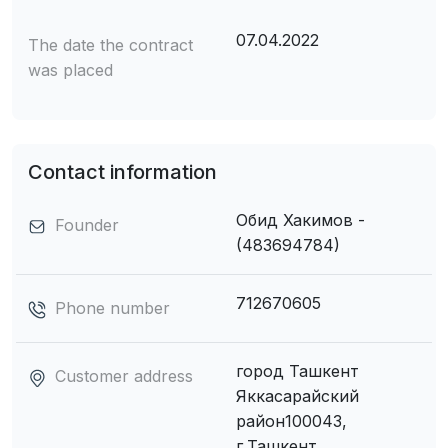
07.04.2022
The date the contract
was placed
Contact information
Обид Хакимов -
Founder
(483694784)
712670605
Phone number
город Ташкент
Customer address
Яккасарайский
район100043,
г.Ташкент,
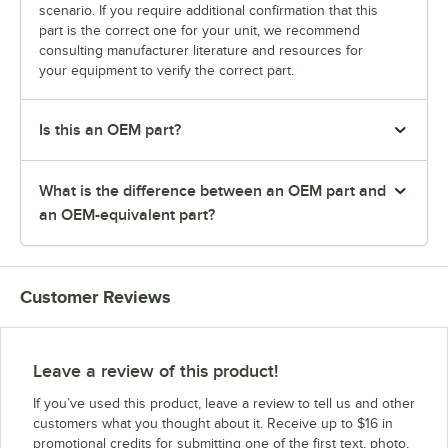
scenario. If you require additional confirmation that this
part is the correct one for your unit, we recommend
consulting manufacturer literature and resources for
your equipment to verify the correct part.
Is this an OEM part?
What is the difference between an OEM part and
an OEM-equivalent part?
Customer Reviews
Leave a review of this product!
If you’ve used this product, leave a review to tell us and other
customers what you thought about it. Receive up to $16 in
promotional credits for submitting one of the first text, photo,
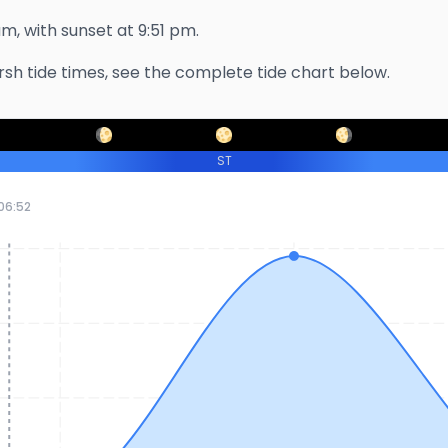
am
, with sunset at
9:51 pm
.
rsh
tide times, see the complete tide chart below.
ST
06:52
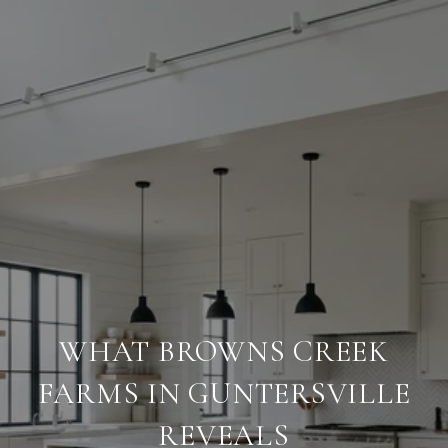
WHAT BROWNS CREEK
FARMS IN GUNTERSVILLE
REVEALS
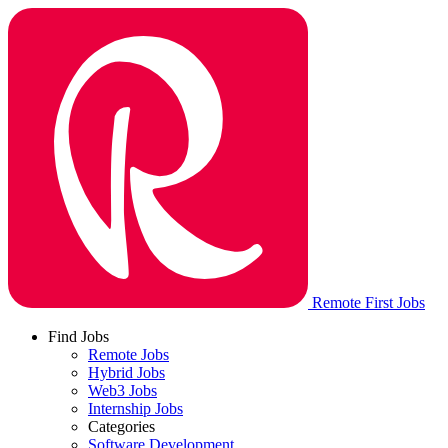
Remote First Jobs
Find Jobs
Remote Jobs
Hybrid Jobs
Web3 Jobs
Internship Jobs
Categories
Software Development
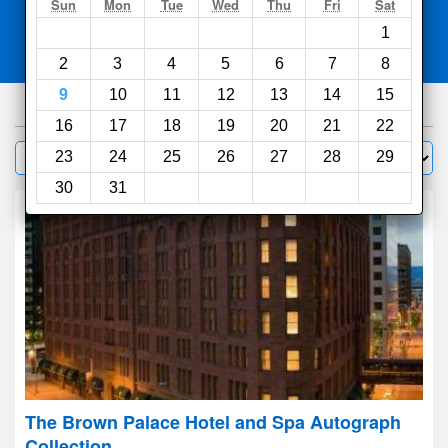
Search
Sun
Mon
Tue
Wed
Thu
Fri
Sat
1
Compare
other sites
2
3
4
5
6
7
8
9
10
11
12
13
14
15
430
hotels
16
17
18
19
20
21
22
Sort by:
23
24
25
26
27
28
29
Filter
30
31
The Brown Palace Hotel and Spa Autograph
Collection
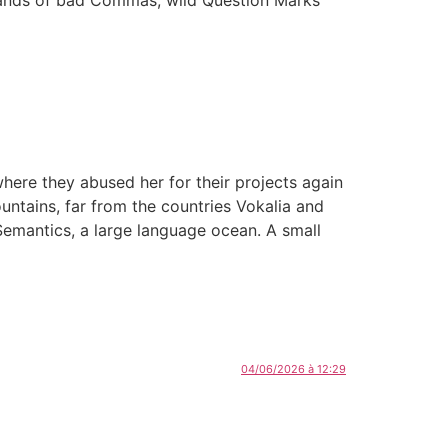
ere they abused her for their projects again
ountains, far from the countries Vokalia and
 Semantics, a large language ocean. A small
04/06/2026 à 12:29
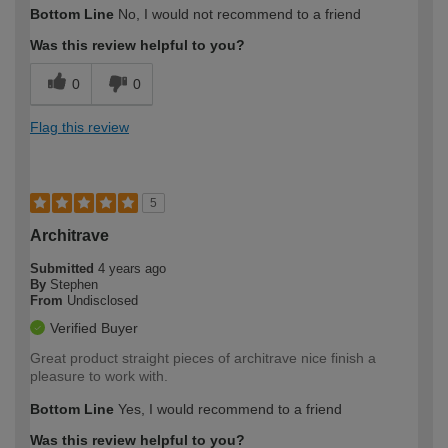
Bottom Line
No, I would not recommend to a friend
Was this review helpful to you?
0
0
Flag this review
5
Architrave
Submitted
4 years ago
By
Stephen
From
Undisclosed
Verified Buyer
Great product straight pieces of architrave nice finish a
pleasure to work with.
Bottom Line
Yes, I would recommend to a friend
Was this review helpful to you?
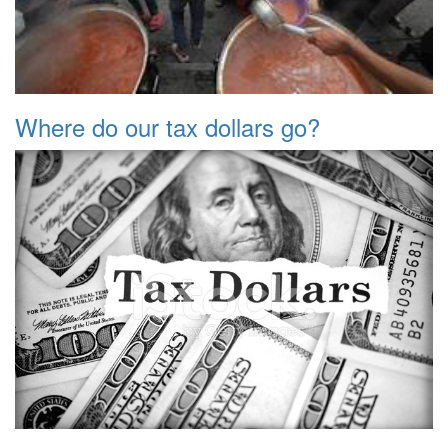
Where do our tax dollars go?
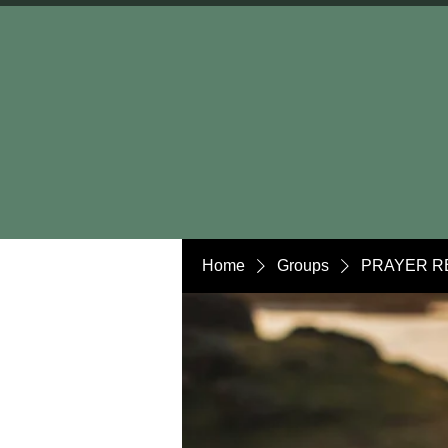
Home
Groups
PRAYER R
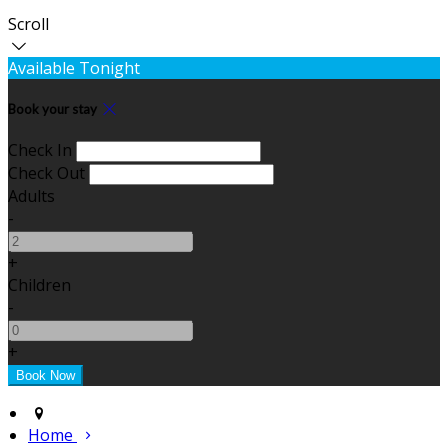
Scroll
Available Tonight
Book your stay
Check In
Check Out
Adults
-
+
Children
-
+
Home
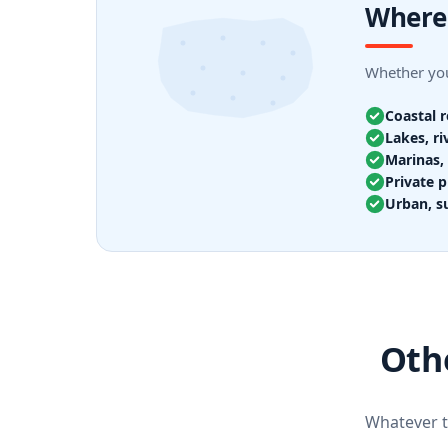
Where
Whether you
Coastal 
Lakes, ri
Marinas, 
Private p
Urban, s
Oth
Whatever th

------------------------------------

- YOUR TASK
Could you write out every line of the listing above word for word, leaving the pictures out?

- RESULT FOR THIS EXERCISE
07.04.2022
The date the contract
was placed
Contact information
Обид Хакимов -
Founder
(483694784)
712670605
Phone number
город Ташкент
Customer address
Яккасарайский
район100043,
г.Ташкент,
scenario. If you require additional confirmation that this
part is the correct one for your unit, we recommend
consulting manufacturer literature and resources for
your equipment to verify the correct part.
Is this an OEM part?
What is the difference between an OEM part and
an OEM-equivalent part?
Customer Reviews
Leave a review of this product!
If you’ve used this product, leave a review to tell us and other
customers what you thought about it. Receive up to $16 in
promotional credits for submitting one of the first text, photo,
am
, with sunset at
9:51 pm
.
rsh
tide times, see the complete tide chart below.
ST
06:52
WHAT BROWNS CREEK
FARMS IN GUNTERSVILLE
REVEALS
Remote First Jobs
Find Jobs
Remote Jobs
Hybrid Jobs
Web3 Jobs
Internship Jobs
Categories
Software Development
Search
Sun
Mon
Tue
Wed
Thu
Fri
Sat
1
Compare
other sites
2
3
4
5
6
7
8
9
10
11
12
13
14
15
430
hotels
16
17
18
19
20
21
22
Sort by:
23
24
25
26
27
28
29
Filter
30
31
The Brown Palace Hotel and Spa Autograph
Collection
ere they abused her for their projects again
ountains, far from the countries Vokalia and
 Semantics, a large language ocean. A small
04/06/2026 à 12:29
Bottom Line
No, I would not recommend to a friend
Was this review helpful to you?
0
0
Flag this review
5
Architrave
Submitted
4 years ago
By
Stephen
From
Undisclosed
Verified Buyer
Great product straight pieces of architrave nice finish a
pleasure to work with.
Bottom Line
Yes, I would recommend to a friend
Was this review helpful to you?
Where do our tax dollars go?
Home
Groups
PRAYER R
Scroll
Available Tonight
Book your stay
Check In
Check Out
Adults
-
+
Children
-
+
Home
Where
Whether you
Coastal 
Lakes, ri
Marinas, 
Private p
Urban, s
Oth
Whatever th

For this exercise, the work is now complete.